AIM OF THE EXERCISE:
In the forum thread about invisible dog fences, translate this sentence into Spanish: "We do not leave our dogs outside so we don't worry about any animal or person getting our dogs."

SELECTED EXCERPT:
We live out in the country and our property is set back from the road. In our former home we lived on a cul-de-sac. If we lived on a main road w/ heavy traffic, I think I would feel hard pressed to trust my dogs completely on an invisible fence. The big concern is our dogs getting out and being a nuisance to our neighbors or wandering down the road. With all of that being said, and given where we live, I'm very confident my dogs will stay put as the enticements are not as great and the ones we have such as wildlife; it's more than likely my dogs would end up in my neighbors yard if they went through. 

I know some people have concern that the invisible fence doesn't keep animals or people out. It does have it's limitations. We do not leave our dogs outside so we don't worry about any animal or person getting our dogs. I wouldn't recommend anyone leaving their dogs outside unsupervised on an invisible fence alone.

</span>


----------



## selzer (May 7, 2005)

It is not just when you are there that dogs can walk through the area drop a load of wormy poo and walk away without you ever knowing it. 

Or deer can walk through and pass lepto into the area. 

Giardia, all kinds of things. 

If you have a good solid fence, the liklihood of other animals using your dogs safe place for a potty when you are not out there goes way down. 

So there are negative to the invisible fence, for even those who plan to be right out there with their dog the entire time.


----------



## Denman (Jul 6, 2009)

I have a GSD Husky X and she is fully trained on the invisible fence. I got her at 11 months, and she caught on really fast. I have a ton of rabbits in the area, and she gets excited run up to the fence and will not go through. Both my neighbors have it and none of us have had issues with our dogs getting out. I am out there with her at all times so not concerned about it. 

I looked into the plug and play systems. But for my yard it was not a good fit. The thing that got me was in order to give space outside, it would have gone into my neighbors yard, didn't want that, this way she has the run of the yard to play fetch, chase my daughter, whatever.


----------

GIVEN INFORMATION:
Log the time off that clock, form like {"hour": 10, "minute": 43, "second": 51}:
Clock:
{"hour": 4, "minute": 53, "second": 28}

RESULT BELOW:
No dejamos a nuestros perros afuera, así que no nos preocupa que algún animal o persona atrape a nuestros perros.